MOTION TENDANT
À OPPOSER
LA QUESTION PRÉALABLE
Motion présentée par Mme
Élisabeth Doineau
au nom de la commission des affaires
sociales
TENDANT À OPPOSER LA QUESTION PRÉALABLE
En application de l'article 44, alinéa 3, du Règlement, le Sénat décide qu'il n'y a pas lieu de poursuivre la délibération sur le projet de loi d'approbation des comptes de la sécurité sociale pour l'année 2022 (n° 705, 2022-2023), rejeté par l'Assemblée nationale.
Objet
La loi organique du 14 mars 2022, résultant d'une proposition de loi organique de Thomas Mesnier, alors rapporteur général de la commission des affaires sociales de l'Assemblée nationale, et s'inspirant largement sur ce point d'une proposition de loi organique du 26 mars 2021 de Jean-Marie Vanlerenberghe, alors rapporteur général de la commission des affaires sociales du Sénat, a créé une nouvelle catégorie de lois de financement de la sécurité sociale : les lois d'approbation des comptes de la sécurité sociale (Lacss).

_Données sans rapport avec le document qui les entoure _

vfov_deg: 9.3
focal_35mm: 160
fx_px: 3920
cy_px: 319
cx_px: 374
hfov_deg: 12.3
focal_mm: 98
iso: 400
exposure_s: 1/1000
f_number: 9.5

Les Lacss poursuivent un double objectif :
- permettre au Parlement de se prononcer plus spécifiquement sur l'approbation des comptes de la sécurité sociale, qui résultait jusqu'alors de l'adoption de la première partie du PLFSS ;
- favoriser un « chaînage vertueux » entre projet de loi d'approbation des comptes de la sécurité sociale (Placss) et projet de loi de financement de la sécurité sociale (PLFSS), notamment grâce aux informations figurant dans les annexes au Placss.

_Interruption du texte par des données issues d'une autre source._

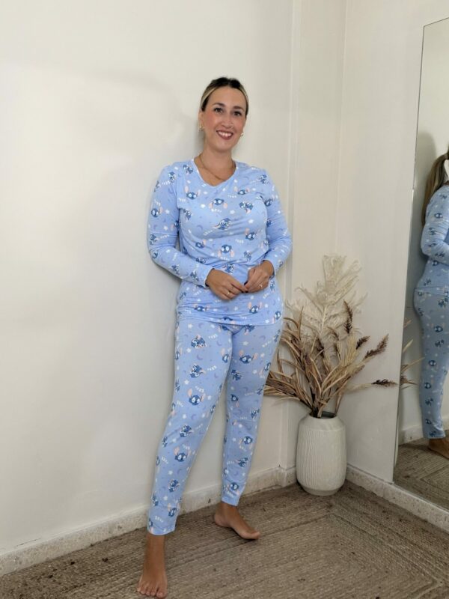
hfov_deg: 46.8
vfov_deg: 60.0
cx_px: 224
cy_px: 300
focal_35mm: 30
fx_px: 519
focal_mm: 2.71
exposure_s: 1/50
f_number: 1.9
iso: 100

Sur le premier point, la Cour des comptes a refusé de certifier les comptes 2022 de la Caisse nationale des allocations familiales (Cnaf) et de la branche famille, en raison de l'augmentation de la proportion de paiements erronés. Dans le cas de l'indicateur à 24 mois, les erreurs à la hausse ou à la baisse pour les prestations versées en 2021 étaient de 7,6 % du montant total des prestations (soit 5,8 Md€), contre 5,5 % dans le cas des prestations versées en 2019.
Dans le cas de l'exercice 2021, le tableau patrimonial devant être annexé à la Lacss (correspondant à l'ancienne annexe A des PLFSS) comprend, pour comparaison, une colonne relative à l'exercice 2021. Cette colonne ne prend pas en compte la correction effectuée par le Parlement, à l'initiative de la commission des affaires sociales du Sénat, lors de l'examen du PLFSS 2023. Comme le Conseil constitutionnel l'a confirmé dans sa décision n° 2022-845 DC, le « vrai » déficit est celui figurant à l'article 1er (corrigé par le Parlement) de la LFSS 2023, et non celui figurant à l'annexe A.
La commission ne peut approuver un projet de loi reprenant des comptes 2021 et 2022 manifestement erronés, correspondant à des montants que la Cour des comptes a refusé de certifier.
S'agissant des annexes au Placss, on peut mentionner deux violations majeures de la loi organique.
Tout d'abord, les rapports d'évaluation des politiques de sécurité sociale (Repss) ont désormais pour objet d'alimenter, chaque printemps, un débat relatif à l'efficacité et à l'efficience des dépenses de sécurité sociale. Il importe donc qu'ils indiquent les résultats atteints lors des trois dernières années, comme le prévoit la loi organique. Or, tel est loin d'être le cas. Si l'on excepte ceux relatifs à l'exécution financière, les indicateurs s'arrêtent habituellement en 2020 ou en 2021.
Ensuite, il est désormais prévu que l'annexe relative aux niches sociales comprenne une « évaluation de l'efficacité » (pour un tiers des niches, chacune devant faire l'objet d'une évaluation une fois tous les trois ans). Or cette annexe ne comprend toujours pas d'évaluation des mesures concernées.
Une lecture détaillée de ce texte ne permettra pas de corriger les erreurs des tableaux d'équilibre et patrimonial ou de compléter les nombreuses annexes au projet de loi (qui de toute façon n'ont pas vocation à être annexées au texte adopté et ne sont donc pas amendables). Dans ce contexte, la commission propose au Sénat d'adopter la présente motion.